Ma non va bene: la risposta di Gesù è tremenda, affilata:
“Lascia che i morti seppelliscano i loro morti”.
Se hai la morte dentro, non puoi seguire la vita; diventa impossibile esserci passo dopo passo durante il cammino. Normalmente scavi la fossa agli altri…
So che sono parole dure…ma è così…qui l’aspirante discepolo viene immediatamente messo di fronte alla propria realtà: se non lasci ciò che di morto hai dentro, resterai fermo dove sei e non potrai seguire alcuno che sia vivo.
L’annuncio della resurrezione è infatti che il Cristo è vivo: “Perché cercare tra i morti colui che è vivo?” (Lc 24,5).
Si può vivere il lutto rinchiusi nella memoria, nella nostalgia, nel rimpianto e nel compianto.
Si può invece riconoscere il ricevuto e renderlo alimento, forza e coraggio per la vita che viene.
Ci sono vivi che respirano morte e morti che ispirano i vivi. Allora la scelta è tra la morte e la vita.
Si capisce la necessità di liberarsi dagli stracci della morte, dai riti obbligati, se vuoti; dalla religione del dovere, se non è dell’amore; dalle pratiche ancestrali, se suonano estranee.
Il Cristo annuncia la libertà, e la vita. Scegli – dice – se vuoi la vita, seguimi: “Tu”!
La Parola chiave è “Tu”: “Tu va, e annuncia il Regno di Dio”.
“Tu”. perché riguarda me, te, presi singolarmente e non altri, vivi o morti, cui attaccarsi.
Al terzo aspirante non va molto meglio: “Ti seguirò Signore!”
Senza neanche essere stato interpellato, si offre: “Ma prima, permettimi di congedarmi dalla mia famiglia”.
Forse, chissà, avendo intuito la questione del lasciar seppellire i morti ai morti, pensa che però almeno bisogna salutare i propri cari, mentre sono vivi.
Ma Gesù dice: “Nessuno che ha messo mano all’aratro e poi si volge indietro, è adatto per il regno di Dio”. Non che non vada bene salutare la famiglia, per carità! Ma era stato detto fin dall’inizio:
“E l’uomo lascerà suo padre e sua madre…” (Gn 2,24).
Se abbiamo preso la decisione di seguire, abbiamo già salutato…

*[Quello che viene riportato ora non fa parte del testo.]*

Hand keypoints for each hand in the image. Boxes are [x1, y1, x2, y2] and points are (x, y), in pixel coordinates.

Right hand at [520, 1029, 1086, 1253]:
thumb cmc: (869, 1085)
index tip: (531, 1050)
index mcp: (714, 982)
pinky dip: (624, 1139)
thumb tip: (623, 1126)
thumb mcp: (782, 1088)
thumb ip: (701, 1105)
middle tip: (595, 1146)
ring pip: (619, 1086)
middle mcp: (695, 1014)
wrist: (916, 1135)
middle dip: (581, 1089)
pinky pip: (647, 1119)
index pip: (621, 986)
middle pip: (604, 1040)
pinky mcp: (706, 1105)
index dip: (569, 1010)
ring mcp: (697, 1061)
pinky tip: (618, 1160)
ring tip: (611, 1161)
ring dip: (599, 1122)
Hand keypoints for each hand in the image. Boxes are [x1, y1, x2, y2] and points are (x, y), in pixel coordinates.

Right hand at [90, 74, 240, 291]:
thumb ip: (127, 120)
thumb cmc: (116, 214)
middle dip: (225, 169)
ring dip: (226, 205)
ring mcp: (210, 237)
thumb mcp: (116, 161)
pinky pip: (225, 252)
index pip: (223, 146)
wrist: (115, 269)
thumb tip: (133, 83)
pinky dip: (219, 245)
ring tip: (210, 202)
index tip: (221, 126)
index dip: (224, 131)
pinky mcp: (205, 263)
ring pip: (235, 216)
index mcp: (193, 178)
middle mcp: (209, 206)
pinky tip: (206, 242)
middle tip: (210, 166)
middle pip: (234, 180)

Fare un passo indietro, mentre si vuole andare avanti, dice di un’intenzione che non c’è, di una decisione poco realistica, in cui i “ma” e i “però” spingono ad arretrare; hanno la funzione di distogliere l’attenzione dalla realtà del mondo, delle cose e da noi stessi.
Che dire?
Non si ha diritto di vegliare e seppellire i nostri morti? Si debbono abbandonare coniugi, figli, amici, famiglia? Dobbiamo dissimulare perfino l’entusiasmo dell’innamoramento?
Non penso proprio.
Piuttosto, attraverso immagini e repliche provocatorie, il Cristo dà piste e apre cammini.
Al momento di “seguirlo” sul serio, tutto il da farsi prende un altro aspetto.
Immagino si scopra di poter camminare sulle proprie gambe, insieme ad altri, passo dopo passo, ritrovandosi già fuori dal nido e dalla tana, di non aver bisogno di appellarsi ad una morale superiore, di essere in relazione con una famiglia assai più vasta di quella naturale; di non avere nemmeno il desiderio che fuoco e fiamme dal cielo inceneriscano i “peccatori”.